PROF Temperley said it also took time to get the results back and not all families came immediately to get results once they were called. They may have been afraid of the results and he said he would probably have acted the same way himself.

An additional factor was that many patients did not want the results to be conveyed through their GP as they felt their family doctors weren't necessarily "leak proof".

"There were delays all around as we adjusted to the problem we were facing," he said.

Mr Finlay asked if any thought was put into how people would be told. Prof Temperley replied that thought was given to the process. "I think the amount of time involved was underestimated," he said.

Counsel suggested he should have sought additional medical staff. Prof Temperley said he did not fully comprehend at the time the "degree of requirement" but he had sought extra social workers from St James's Hospital.

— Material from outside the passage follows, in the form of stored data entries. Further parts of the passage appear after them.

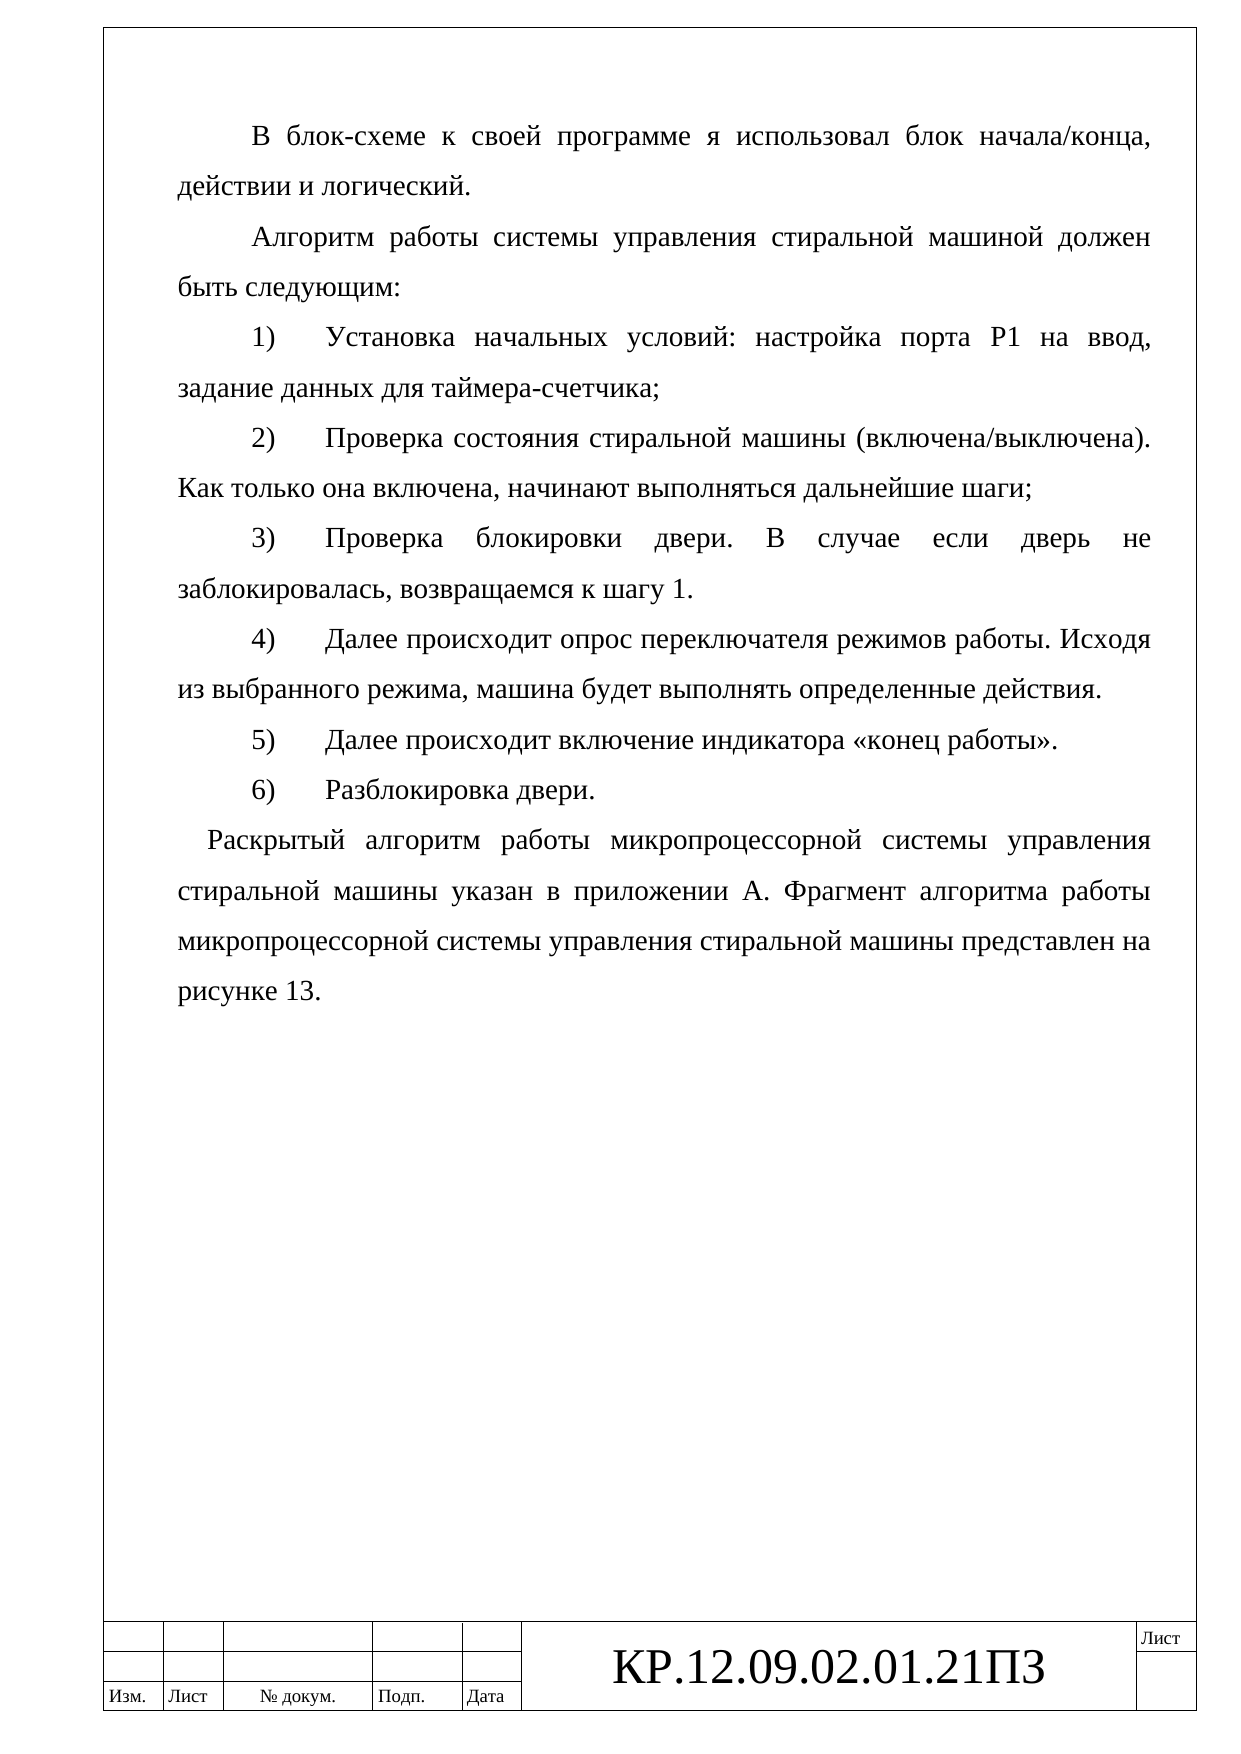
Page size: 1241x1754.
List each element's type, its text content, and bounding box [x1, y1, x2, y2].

list Далее происходит включение индикатора «конец работы». [177, 722, 1152, 755]
text Раскрытый алгоритм работы микропроцессорной системы управления стиральной машины указан в приложении А. Фрагмент алгоритма работы микропроцессорной системы управления стиральной машины представлен на рисунке 13. [177, 822, 1152, 1007]
text Алгоритм работы системы управления стиральной машиной должен быть следующим: [177, 219, 1152, 303]
text В блок-схеме к своей программе я использовал блок начала/конца, действии и логический. [177, 118, 1152, 202]
list Установка начальных условий: настройка порта P1 на ввод, задание данных для таймера-счетчика; [177, 319, 1152, 403]
list Проверка блокировки двери. В случае если дверь не заблокировалась, возвращаемся к шагу 1. [177, 521, 1152, 604]
list Проверка состояния стиральной машины (включена/выключена). Как только она включена, начинают выполняться дальнейшие шаги; [177, 420, 1152, 504]
list Далее происходит опрос переключателя режимов работы. Исходя из выбранного режима, машина будет выполнять определенные действия. [177, 621, 1152, 705]
list Разблокировка двери. [177, 772, 1152, 806]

The professor went on sabbatical for a number of months in 1985. Counsel asked if he should have postponed his sabbatical given the HIV problem among haemophiliacs at the time. Prof Temperley said he had to get away for a break. He had been working long hours setting up services for haemophiliacs and patients with other blood problems since the 1960s and in 1982 he fell ill.

"I suppose it was associated with the stress. I was treated then and am still being treated for that particular problem," he said.

There were now several consultants doing the work he had had to do, he added.